Is there a book I can buy that accurately/easily explains all of the fallacies in logic/reasoning?

Hi all,
I am interested in becoming more educated on the long list of fallacies that exist in the world of logic and reasoning. Ex: types of red herrings, straw mans, ad hominem, gambler’s fallacy, etc. (Those are some basic ones- there’s many more if you go to “list of fallacies” on Wikipedia). I think it would be nice for me to own a book that goes in depth about what all of these are, rather than me having to spend a bunch of time doing research on the internet.
Thanks!

Hi all, I am interested in becoming more educated on the long list of fallacies that exist in the world of logic and reasoning. Ex: types of red herrings, straw mans, ad hominem, gambler's fallacy, etc. (Those are some basic ones- there's many more if you go to "list of fallacies" on Wikipedia). I think it would be nice for me to own a book that goes in depth about what all of these are, rather than me having to spend a bunch of time doing research on the internet. Thanks!
I love these http://www.youtube.com/watch?v=1N3TROA8MYY http://www.youtube.com/watch?v=Z71w-rHkeSk http://www.youtube.com/watch?v=nmRCpqO_1JA
Hi all, I am interested in becoming more educated on the long list of fallacies that exist in the world of logic and reasoning. Ex: types of red herrings, straw mans, ad hominem, gambler's fallacy, etc. (Those are some basic ones- there's many more if you go to "list of fallacies" on Wikipedia). I think it would be nice for me to own a book that goes in depth about what all of these are, rather than me having to spend a bunch of time doing research on the internet. Thanks!
Just look in the Philosophy section of any good bookstore. There will be all kinds of exactly what you're looking for.

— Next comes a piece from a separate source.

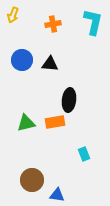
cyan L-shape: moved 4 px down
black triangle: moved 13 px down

Cuthbert is quite correct. A related source, if you have any university or community college nearby would be the student bookstore. Look for text books for critical thinking and introductory logic courses.
Occam

You might want to check this out.
The Tyranny of Words (1938) by Stuart Chase
http://www.anxietyculture.com/tyranny.htm
http://archive.org/details/tyrannyofwords00chas
http://www.youtube.com/watch?v=M9H1StY1nU8
psik

Hi all, I am interested in becoming more educated on the long list of fallacies that exist in the world of logic and reasoning. Ex: types of red herrings, straw mans, ad hominem, gambler's fallacy, etc. (Those are some basic ones- there's many more if you go to "list of fallacies" on Wikipedia). I think it would be nice for me to own a book that goes in depth about what all of these are, rather than me having to spend a bunch of time doing research on the internet. Thanks!
You don't have to buy a book. Go here http://www.logicalfallacies.info/ You could print it out if you want it handy. If you really want to spend money on a book, look in the philosophy section of any bookstore or online.

My favorite is this
http://www.iep.utm.edu/fallacy/

Psikeyhacker’s recommendation of “The Tyranny of Words” is also excellent and just as important even if it isn’t strictly logic and critical thinking, but rather semantics. Another equivalent book that’s out of print, but easily available as a used copy is “Language in Thought and Action” by S. I. Hayakawa.
Occam

I’m looking for more of a book- not so much videos or online articles. Any other recommendations? Thanks =]

I’m currently reading “Intuition Pumps And Other Tools For Thinking” by Daniel Dennett. It’s not a comprehensive book of fallacies exactly like you describe, but the concept is much the same. Dennett’s intuition pumps are basically allegories which help you to think without logical fallacies and to more easily recognize them, and he also talks about allegories which actually hide fallacies making them harder to find, which he calls boom crutches. Slightly amusing, but a good approach.
I also highly recommend anything by Dan Ariley. He calls himself a behavioral economist, and his focus of study is studying how people make irrational decisions, from a statistical standpoint.

My favorite is this http://www.iep.utm.edu/fallacy/
Interesting that you'd have a favorite logic site given your signature.